# Information shown:
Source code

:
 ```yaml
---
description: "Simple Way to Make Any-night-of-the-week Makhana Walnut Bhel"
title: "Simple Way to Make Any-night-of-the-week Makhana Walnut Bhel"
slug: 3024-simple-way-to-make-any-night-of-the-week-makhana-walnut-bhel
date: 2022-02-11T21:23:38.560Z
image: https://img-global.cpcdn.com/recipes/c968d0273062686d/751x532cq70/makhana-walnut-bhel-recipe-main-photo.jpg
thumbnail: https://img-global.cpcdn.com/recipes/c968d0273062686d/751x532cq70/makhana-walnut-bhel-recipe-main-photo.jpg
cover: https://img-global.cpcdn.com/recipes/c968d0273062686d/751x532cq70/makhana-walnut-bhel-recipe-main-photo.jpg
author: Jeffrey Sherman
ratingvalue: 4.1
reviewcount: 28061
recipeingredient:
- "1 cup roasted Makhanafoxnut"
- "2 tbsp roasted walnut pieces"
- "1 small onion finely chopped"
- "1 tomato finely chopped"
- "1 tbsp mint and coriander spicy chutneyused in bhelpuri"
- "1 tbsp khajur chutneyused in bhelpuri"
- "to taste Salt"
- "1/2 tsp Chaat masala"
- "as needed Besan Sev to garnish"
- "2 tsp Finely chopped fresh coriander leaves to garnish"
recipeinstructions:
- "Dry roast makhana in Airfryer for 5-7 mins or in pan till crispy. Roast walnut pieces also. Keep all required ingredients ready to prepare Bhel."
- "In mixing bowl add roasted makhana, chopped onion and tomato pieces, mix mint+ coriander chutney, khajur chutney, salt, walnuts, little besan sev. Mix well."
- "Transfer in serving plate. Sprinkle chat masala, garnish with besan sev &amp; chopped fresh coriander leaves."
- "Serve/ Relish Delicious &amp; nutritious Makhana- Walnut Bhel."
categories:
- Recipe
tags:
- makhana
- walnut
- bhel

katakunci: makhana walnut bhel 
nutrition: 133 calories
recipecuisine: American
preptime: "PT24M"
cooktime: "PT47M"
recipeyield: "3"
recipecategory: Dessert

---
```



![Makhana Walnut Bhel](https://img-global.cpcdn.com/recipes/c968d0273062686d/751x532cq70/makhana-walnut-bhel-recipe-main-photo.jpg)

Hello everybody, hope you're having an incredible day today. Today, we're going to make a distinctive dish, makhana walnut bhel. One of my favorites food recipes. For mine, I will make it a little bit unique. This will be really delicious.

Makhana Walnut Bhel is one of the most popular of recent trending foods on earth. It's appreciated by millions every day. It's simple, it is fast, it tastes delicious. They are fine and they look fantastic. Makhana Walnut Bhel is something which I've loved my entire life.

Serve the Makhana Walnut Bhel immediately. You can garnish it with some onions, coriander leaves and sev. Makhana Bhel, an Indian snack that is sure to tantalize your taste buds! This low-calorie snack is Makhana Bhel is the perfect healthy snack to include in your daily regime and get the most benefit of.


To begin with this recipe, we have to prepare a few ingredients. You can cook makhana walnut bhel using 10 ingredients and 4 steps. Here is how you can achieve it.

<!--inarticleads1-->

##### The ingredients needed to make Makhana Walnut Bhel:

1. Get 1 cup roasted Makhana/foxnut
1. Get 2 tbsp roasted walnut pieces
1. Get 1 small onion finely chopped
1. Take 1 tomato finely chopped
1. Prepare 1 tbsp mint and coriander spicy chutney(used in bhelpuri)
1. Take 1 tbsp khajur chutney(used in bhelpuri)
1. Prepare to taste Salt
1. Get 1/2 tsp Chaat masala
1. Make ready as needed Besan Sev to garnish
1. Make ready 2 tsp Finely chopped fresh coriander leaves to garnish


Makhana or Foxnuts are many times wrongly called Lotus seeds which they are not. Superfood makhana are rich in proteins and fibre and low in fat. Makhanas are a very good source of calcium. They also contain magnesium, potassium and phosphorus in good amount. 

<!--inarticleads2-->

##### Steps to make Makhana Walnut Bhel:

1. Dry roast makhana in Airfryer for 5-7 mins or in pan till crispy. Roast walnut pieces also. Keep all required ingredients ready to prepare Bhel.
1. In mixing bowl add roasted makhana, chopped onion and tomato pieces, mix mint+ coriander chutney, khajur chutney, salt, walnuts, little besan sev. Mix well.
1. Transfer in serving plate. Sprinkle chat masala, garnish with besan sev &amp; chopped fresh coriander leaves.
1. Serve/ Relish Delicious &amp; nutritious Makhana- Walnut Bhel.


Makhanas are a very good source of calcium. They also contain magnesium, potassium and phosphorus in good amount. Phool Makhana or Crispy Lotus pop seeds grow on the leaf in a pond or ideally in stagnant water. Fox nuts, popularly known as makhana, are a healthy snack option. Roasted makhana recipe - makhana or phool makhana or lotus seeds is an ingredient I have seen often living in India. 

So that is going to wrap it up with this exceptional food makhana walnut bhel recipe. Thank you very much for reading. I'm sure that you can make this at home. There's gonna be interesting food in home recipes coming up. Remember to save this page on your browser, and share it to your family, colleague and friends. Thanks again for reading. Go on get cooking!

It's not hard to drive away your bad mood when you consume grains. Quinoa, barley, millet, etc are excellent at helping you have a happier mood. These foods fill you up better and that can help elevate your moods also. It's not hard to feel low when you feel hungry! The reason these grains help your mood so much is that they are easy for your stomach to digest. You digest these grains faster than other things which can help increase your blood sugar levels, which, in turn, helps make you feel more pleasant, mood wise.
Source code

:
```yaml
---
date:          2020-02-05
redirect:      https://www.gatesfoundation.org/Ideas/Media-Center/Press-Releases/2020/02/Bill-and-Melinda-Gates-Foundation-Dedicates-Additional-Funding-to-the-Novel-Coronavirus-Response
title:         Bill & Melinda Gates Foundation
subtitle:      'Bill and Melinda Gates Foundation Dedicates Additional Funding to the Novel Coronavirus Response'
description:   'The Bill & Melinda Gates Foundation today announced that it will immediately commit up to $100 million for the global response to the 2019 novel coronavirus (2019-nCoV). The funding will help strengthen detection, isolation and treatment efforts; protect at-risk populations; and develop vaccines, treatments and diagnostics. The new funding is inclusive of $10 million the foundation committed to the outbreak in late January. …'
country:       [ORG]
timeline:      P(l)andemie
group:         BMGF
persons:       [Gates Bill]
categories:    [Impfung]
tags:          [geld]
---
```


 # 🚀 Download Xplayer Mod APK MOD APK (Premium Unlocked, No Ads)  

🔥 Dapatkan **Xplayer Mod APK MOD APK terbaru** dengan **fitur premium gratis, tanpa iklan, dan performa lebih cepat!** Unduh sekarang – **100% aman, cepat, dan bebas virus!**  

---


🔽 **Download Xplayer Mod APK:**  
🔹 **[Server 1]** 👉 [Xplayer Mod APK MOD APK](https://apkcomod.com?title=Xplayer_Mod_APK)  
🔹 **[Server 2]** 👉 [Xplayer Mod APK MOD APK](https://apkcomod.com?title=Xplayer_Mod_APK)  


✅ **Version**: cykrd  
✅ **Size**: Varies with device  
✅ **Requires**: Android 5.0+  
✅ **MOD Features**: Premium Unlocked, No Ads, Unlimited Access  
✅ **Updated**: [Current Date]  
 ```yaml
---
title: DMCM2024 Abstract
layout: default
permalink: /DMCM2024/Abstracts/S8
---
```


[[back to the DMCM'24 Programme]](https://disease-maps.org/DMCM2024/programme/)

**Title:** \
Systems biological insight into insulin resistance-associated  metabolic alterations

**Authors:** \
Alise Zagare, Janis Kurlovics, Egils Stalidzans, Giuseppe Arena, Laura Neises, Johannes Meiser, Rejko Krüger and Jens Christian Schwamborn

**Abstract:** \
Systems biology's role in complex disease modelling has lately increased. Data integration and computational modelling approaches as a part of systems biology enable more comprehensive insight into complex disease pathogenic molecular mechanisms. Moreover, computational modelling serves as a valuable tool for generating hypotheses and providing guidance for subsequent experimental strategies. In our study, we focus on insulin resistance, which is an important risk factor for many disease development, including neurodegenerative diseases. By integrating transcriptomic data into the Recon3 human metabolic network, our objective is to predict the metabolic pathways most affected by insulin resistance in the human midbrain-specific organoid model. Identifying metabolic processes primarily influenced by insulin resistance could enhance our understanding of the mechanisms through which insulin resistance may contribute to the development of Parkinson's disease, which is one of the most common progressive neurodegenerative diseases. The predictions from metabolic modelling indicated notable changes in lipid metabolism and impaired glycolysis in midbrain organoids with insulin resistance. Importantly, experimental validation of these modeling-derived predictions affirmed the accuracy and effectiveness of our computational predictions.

# Work to complete:
Search the listing above for "magnesium" and copy every line that has it.

# Answer to this task:
Makhana or Foxnuts are many times wrongly called Lotus seeds which they are not. Superfood makhana are rich in proteins and fibre and low in fat. Makhanas are a very good source of calcium. They also contain magnesium, potassium and phosphorus in good amount. 
Makhanas are a very good source of calcium. They also contain magnesium, potassium and phosphorus in good amount. Phool Makhana or Crispy Lotus pop seeds grow on the leaf in a pond or ideally in stagnant water. Fox nuts, popularly known as makhana, are a healthy snack option. Roasted makhana recipe - makhana or phool makhana or lotus seeds is an ingredient I have seen often living in India. 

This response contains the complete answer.